I'm not a bug fan of Java's exception handling and would prefer that almost all exceptions are runtime exceptions so that you don't have to declate them in your interfaces.

Its enforced garbage collection means that you have little control over the memory management, and general resource management, needed to tune performance and compensate for the poor low-level performance of the JVM. The garbage collection interferes with cache locality, so that programs often run from main memory instead of from cache, at an enormous speed penalty.

The analysis also suggests that, as locality becomes ever more important to program performance, programs written in garbage-collected languages may turn out to have significant performance advantage over programs written in more conventional languages.
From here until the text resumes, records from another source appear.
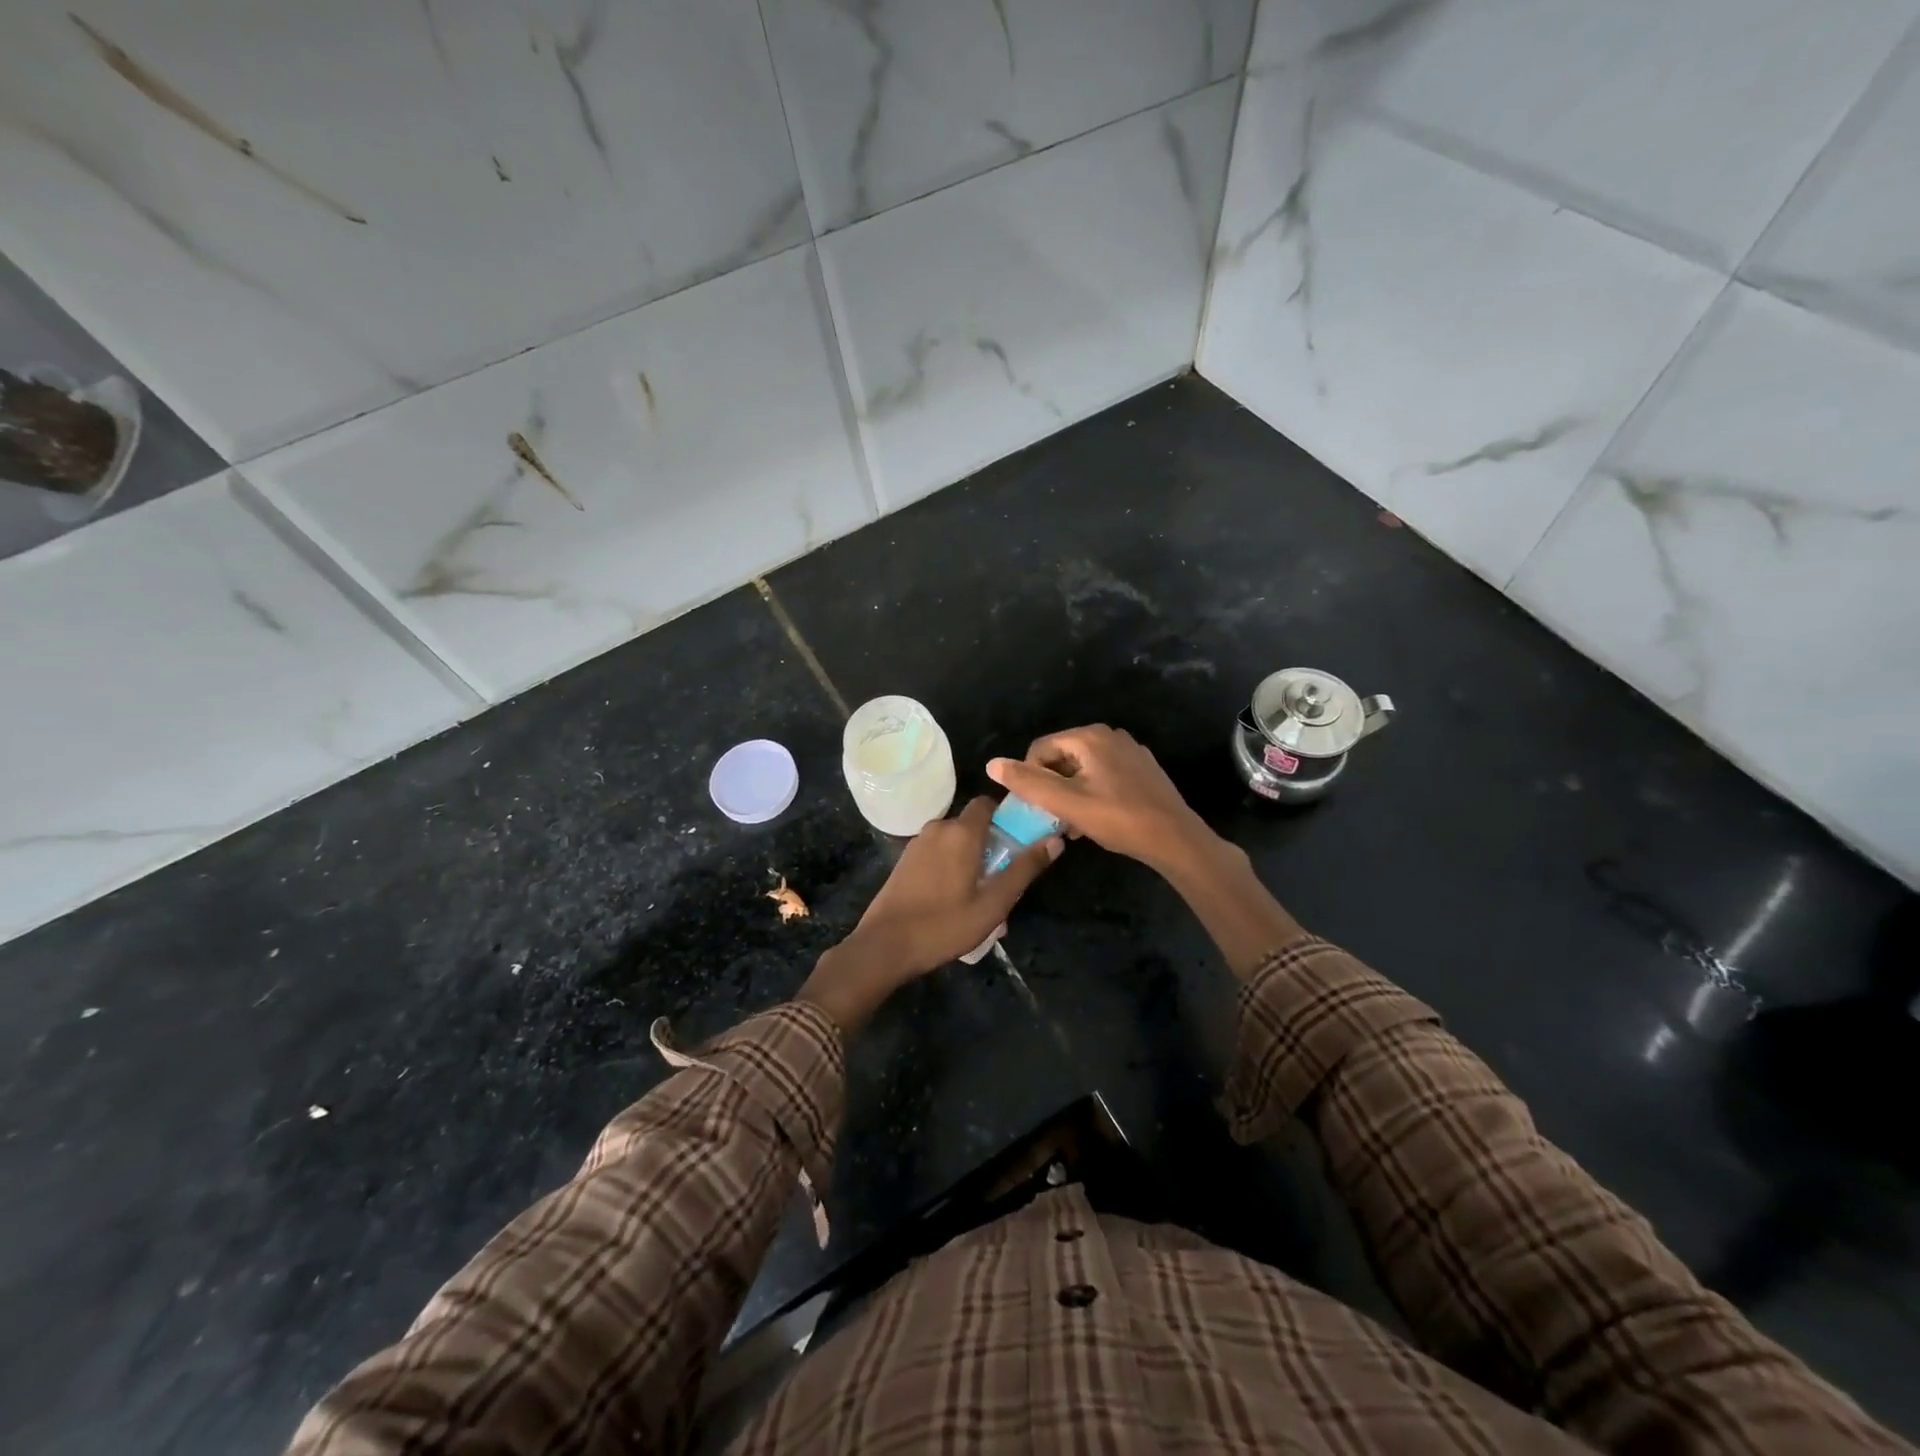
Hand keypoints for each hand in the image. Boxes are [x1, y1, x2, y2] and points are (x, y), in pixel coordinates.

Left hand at [797, 797, 1061, 1033]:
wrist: (884, 946)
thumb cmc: (943, 926)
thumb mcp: (993, 904)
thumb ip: (1024, 869)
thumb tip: (1055, 840)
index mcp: (961, 832)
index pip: (988, 803)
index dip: (1007, 816)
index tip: (1022, 839)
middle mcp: (938, 827)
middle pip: (973, 823)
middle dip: (991, 843)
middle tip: (1004, 878)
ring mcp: (917, 843)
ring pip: (954, 840)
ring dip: (971, 857)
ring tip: (982, 893)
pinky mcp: (905, 860)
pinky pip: (938, 852)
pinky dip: (951, 864)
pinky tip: (955, 897)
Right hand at [987, 724, 1214, 872]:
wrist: (1175, 839)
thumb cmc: (1119, 819)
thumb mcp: (1067, 803)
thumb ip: (1028, 783)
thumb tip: (992, 764)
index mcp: (1090, 737)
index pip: (1040, 749)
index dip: (1031, 778)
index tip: (1036, 808)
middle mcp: (1110, 735)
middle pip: (1062, 757)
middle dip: (1052, 786)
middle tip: (1055, 818)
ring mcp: (1129, 751)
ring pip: (1082, 768)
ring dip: (1070, 793)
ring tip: (1073, 824)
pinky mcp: (1142, 769)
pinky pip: (1104, 774)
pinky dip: (1092, 792)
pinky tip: (1096, 819)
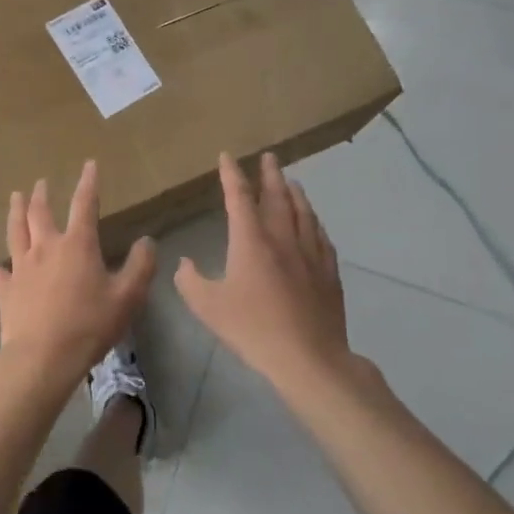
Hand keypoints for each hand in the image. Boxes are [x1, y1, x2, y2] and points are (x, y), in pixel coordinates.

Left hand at [0, 160, 155, 390]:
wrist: (43, 357)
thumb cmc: (89, 325)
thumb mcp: (127, 297)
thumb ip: (140, 266)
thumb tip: (147, 241)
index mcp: (77, 245)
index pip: (84, 205)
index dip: (88, 183)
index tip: (89, 164)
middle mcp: (46, 248)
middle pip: (41, 213)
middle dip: (42, 195)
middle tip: (41, 182)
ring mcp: (21, 267)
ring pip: (16, 231)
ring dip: (16, 212)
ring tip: (15, 196)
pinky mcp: (5, 289)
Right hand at [175, 153, 348, 386]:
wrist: (308, 357)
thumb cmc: (253, 328)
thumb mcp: (208, 307)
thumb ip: (191, 281)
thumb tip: (184, 264)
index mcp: (251, 240)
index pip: (239, 197)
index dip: (231, 174)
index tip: (227, 157)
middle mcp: (282, 237)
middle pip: (277, 196)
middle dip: (270, 174)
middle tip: (269, 156)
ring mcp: (310, 253)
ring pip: (303, 212)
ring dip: (295, 193)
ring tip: (291, 181)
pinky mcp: (329, 271)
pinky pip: (321, 236)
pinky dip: (314, 221)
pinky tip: (314, 223)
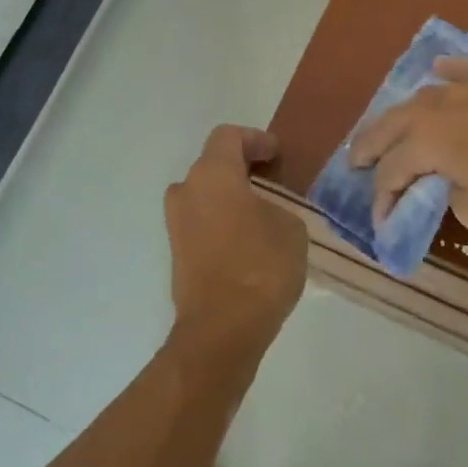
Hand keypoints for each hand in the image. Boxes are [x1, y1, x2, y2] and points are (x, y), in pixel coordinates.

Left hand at [165, 125, 309, 368]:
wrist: (222, 329)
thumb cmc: (261, 266)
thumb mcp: (290, 226)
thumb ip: (277, 206)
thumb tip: (265, 211)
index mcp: (212, 174)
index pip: (228, 137)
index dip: (255, 139)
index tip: (277, 155)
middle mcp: (186, 191)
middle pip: (212, 164)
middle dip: (242, 168)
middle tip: (272, 181)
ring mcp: (176, 223)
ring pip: (205, 195)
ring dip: (230, 196)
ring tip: (262, 212)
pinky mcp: (177, 252)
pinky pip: (201, 221)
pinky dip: (222, 220)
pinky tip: (248, 239)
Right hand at [349, 59, 467, 236]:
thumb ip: (453, 200)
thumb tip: (452, 187)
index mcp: (425, 142)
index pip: (390, 174)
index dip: (382, 200)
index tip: (382, 223)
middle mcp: (435, 108)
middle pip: (389, 126)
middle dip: (369, 147)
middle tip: (355, 162)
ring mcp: (466, 86)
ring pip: (420, 98)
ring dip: (400, 116)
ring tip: (390, 126)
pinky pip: (460, 70)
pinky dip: (445, 74)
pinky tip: (438, 73)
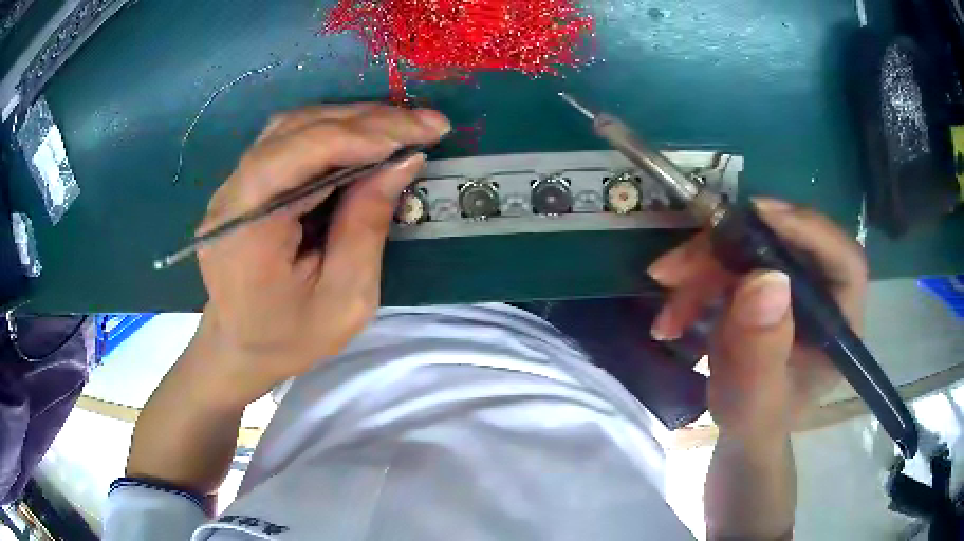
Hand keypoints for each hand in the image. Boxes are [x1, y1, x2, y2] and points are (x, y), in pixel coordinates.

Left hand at [186, 103, 450, 404]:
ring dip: (352, 119)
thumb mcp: (345, 298)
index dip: (358, 136)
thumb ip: (367, 225)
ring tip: (404, 126)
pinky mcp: (244, 182)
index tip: (417, 136)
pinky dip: (333, 132)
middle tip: (426, 124)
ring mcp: (232, 185)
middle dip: (367, 121)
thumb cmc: (292, 337)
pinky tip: (367, 137)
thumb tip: (402, 160)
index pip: (296, 156)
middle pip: (296, 131)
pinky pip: (289, 140)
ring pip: (293, 126)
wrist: (242, 347)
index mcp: (246, 231)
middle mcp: (231, 196)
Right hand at [647, 199, 868, 444]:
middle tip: (678, 268)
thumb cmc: (756, 421)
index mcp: (839, 323)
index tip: (760, 215)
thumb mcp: (756, 400)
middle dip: (728, 251)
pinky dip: (694, 282)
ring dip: (700, 269)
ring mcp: (789, 283)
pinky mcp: (763, 282)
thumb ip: (763, 351)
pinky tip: (672, 316)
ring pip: (748, 247)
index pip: (844, 261)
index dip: (810, 229)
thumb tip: (765, 279)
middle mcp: (820, 292)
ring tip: (668, 311)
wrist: (739, 425)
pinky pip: (727, 262)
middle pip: (786, 242)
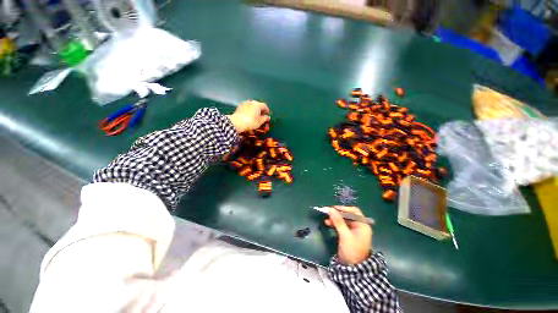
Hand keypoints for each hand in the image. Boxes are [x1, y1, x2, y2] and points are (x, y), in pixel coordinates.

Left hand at [229, 100, 269, 132]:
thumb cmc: (250, 122)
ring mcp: (244, 104)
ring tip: (255, 117)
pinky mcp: (239, 107)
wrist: (237, 123)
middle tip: (262, 116)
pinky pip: (246, 108)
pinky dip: (249, 112)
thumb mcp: (260, 121)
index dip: (267, 110)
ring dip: (254, 111)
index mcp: (257, 104)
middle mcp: (251, 102)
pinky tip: (249, 117)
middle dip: (260, 110)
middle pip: (258, 105)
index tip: (267, 114)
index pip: (264, 106)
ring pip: (252, 106)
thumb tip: (268, 117)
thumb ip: (265, 118)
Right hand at [325, 206, 372, 264]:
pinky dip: (335, 223)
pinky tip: (328, 223)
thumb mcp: (344, 235)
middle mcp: (359, 226)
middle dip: (337, 214)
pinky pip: (341, 225)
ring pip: (343, 220)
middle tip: (327, 213)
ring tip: (326, 220)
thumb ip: (338, 221)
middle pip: (347, 215)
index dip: (343, 209)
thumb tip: (330, 209)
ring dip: (335, 219)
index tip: (333, 208)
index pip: (353, 211)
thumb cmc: (351, 250)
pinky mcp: (348, 235)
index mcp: (362, 225)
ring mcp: (353, 231)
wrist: (352, 268)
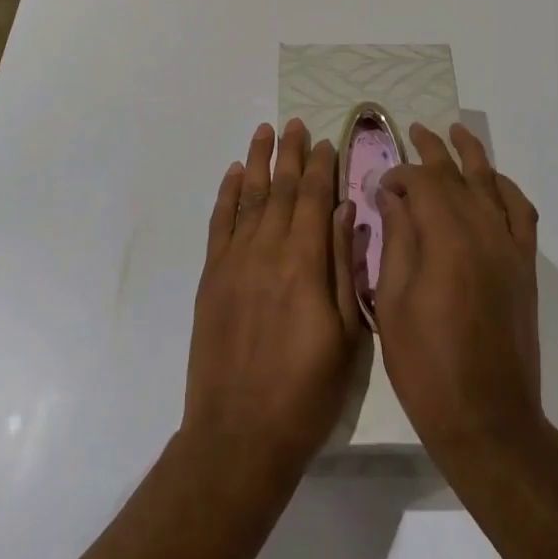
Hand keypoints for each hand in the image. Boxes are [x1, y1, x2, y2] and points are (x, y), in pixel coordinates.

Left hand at [181, 119, 361, 477]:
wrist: (239, 435)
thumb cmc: (306, 392)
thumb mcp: (346, 336)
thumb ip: (345, 268)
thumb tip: (346, 212)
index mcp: (305, 262)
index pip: (314, 198)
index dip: (322, 166)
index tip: (326, 141)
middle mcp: (268, 249)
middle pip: (282, 188)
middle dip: (291, 153)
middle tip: (295, 123)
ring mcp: (235, 260)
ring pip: (249, 195)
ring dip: (258, 161)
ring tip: (264, 130)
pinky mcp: (211, 275)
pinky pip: (220, 222)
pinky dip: (227, 193)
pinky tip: (233, 173)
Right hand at [375, 121, 545, 474]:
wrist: (488, 420)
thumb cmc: (427, 366)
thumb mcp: (392, 302)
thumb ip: (396, 240)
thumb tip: (392, 197)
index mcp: (446, 238)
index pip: (422, 183)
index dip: (399, 175)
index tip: (380, 185)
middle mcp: (483, 231)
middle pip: (457, 174)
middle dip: (433, 149)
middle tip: (414, 130)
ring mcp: (509, 247)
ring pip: (491, 184)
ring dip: (472, 155)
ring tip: (457, 132)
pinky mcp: (525, 266)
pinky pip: (521, 212)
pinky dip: (507, 189)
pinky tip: (494, 180)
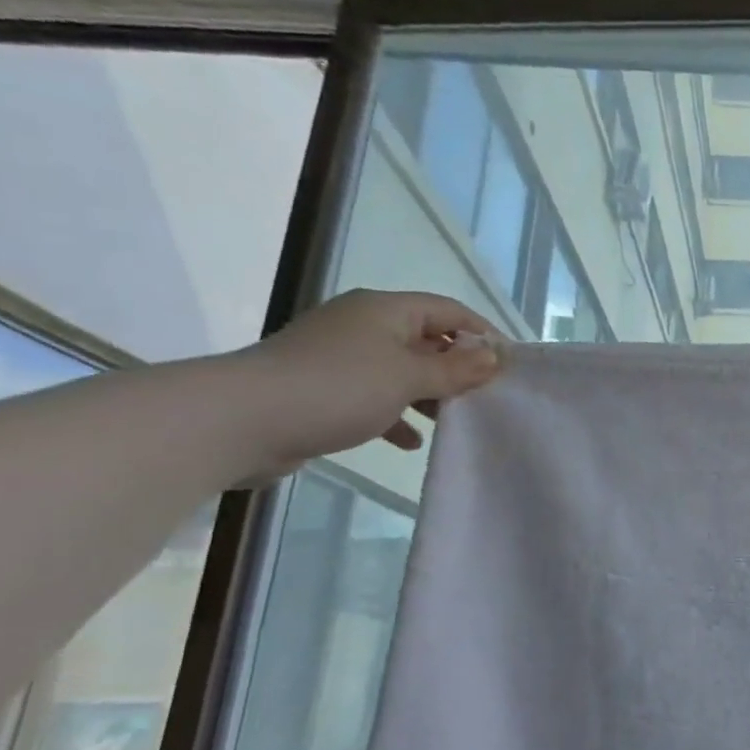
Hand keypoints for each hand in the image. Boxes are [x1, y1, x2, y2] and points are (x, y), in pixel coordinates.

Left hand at [226, 289, 502, 477]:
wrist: (240, 421)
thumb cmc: (337, 388)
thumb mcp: (408, 377)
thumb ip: (455, 369)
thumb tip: (495, 356)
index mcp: (384, 310)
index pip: (448, 310)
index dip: (482, 333)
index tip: (509, 365)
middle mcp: (363, 325)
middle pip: (425, 339)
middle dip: (457, 367)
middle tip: (485, 396)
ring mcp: (339, 357)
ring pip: (401, 370)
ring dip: (429, 393)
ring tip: (453, 418)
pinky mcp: (322, 389)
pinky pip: (374, 396)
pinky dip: (397, 413)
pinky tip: (411, 439)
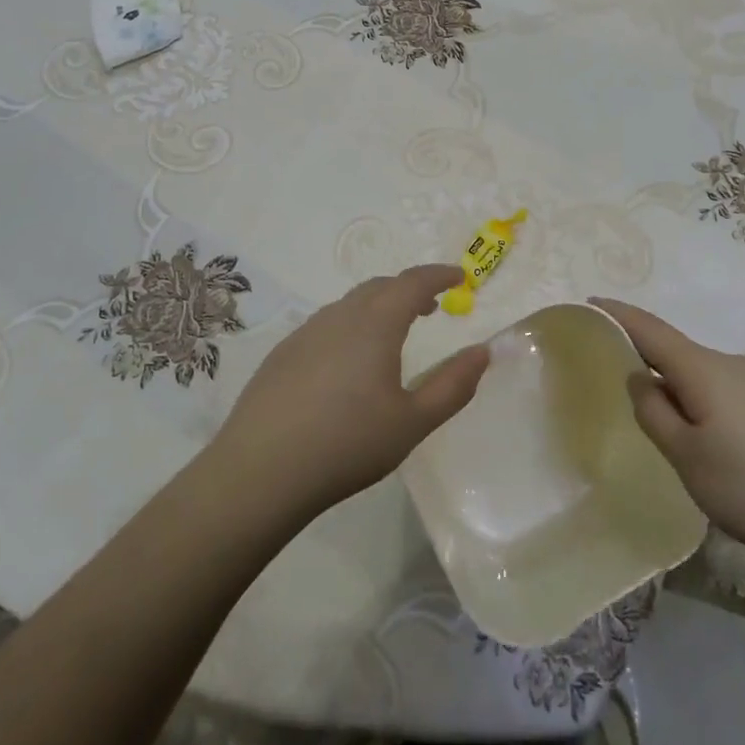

As implementation techniques improve, the overhead has been reduced substantially, a 10 percent overhead of the overall execution time is reasonable for an well-implemented system [Wilson, 1994]

Surely C/C++/Asm give you more control, but how much do you win and at what cost ? Most programmers are not competent enough to properly and efficiently manage memory in a complex application, so a GC is the best way of doing things for the great majority of programs. Giving the programmer too much low level controls is the best way to obtain a program which cannot be optimized properly by a compiler/VM because it won't be able to know which low level instructions are just an optimization attempt by the programmer and which are a functionnal requirement. Asm gives you even more control than C++, yet is not used anymore. Because we found it was better to let a compiler optimize register allocation rather than have human beings obscuring source code trying to do it by hand. We'd have better programs if all the talented programers who spent some time crafting custom memory allocation schemes for thousands of programs, and debugging them, had dedicated some time improving GC algorithms and implementations.

I do not see how a GC interfers with general resource management.

And what is an enormous speed penalty exactly ?

You still haven't convinced me that Java programs are unavoidably crippled by language-design choices meant to serve proprietary companies' need to distribute closed binaries.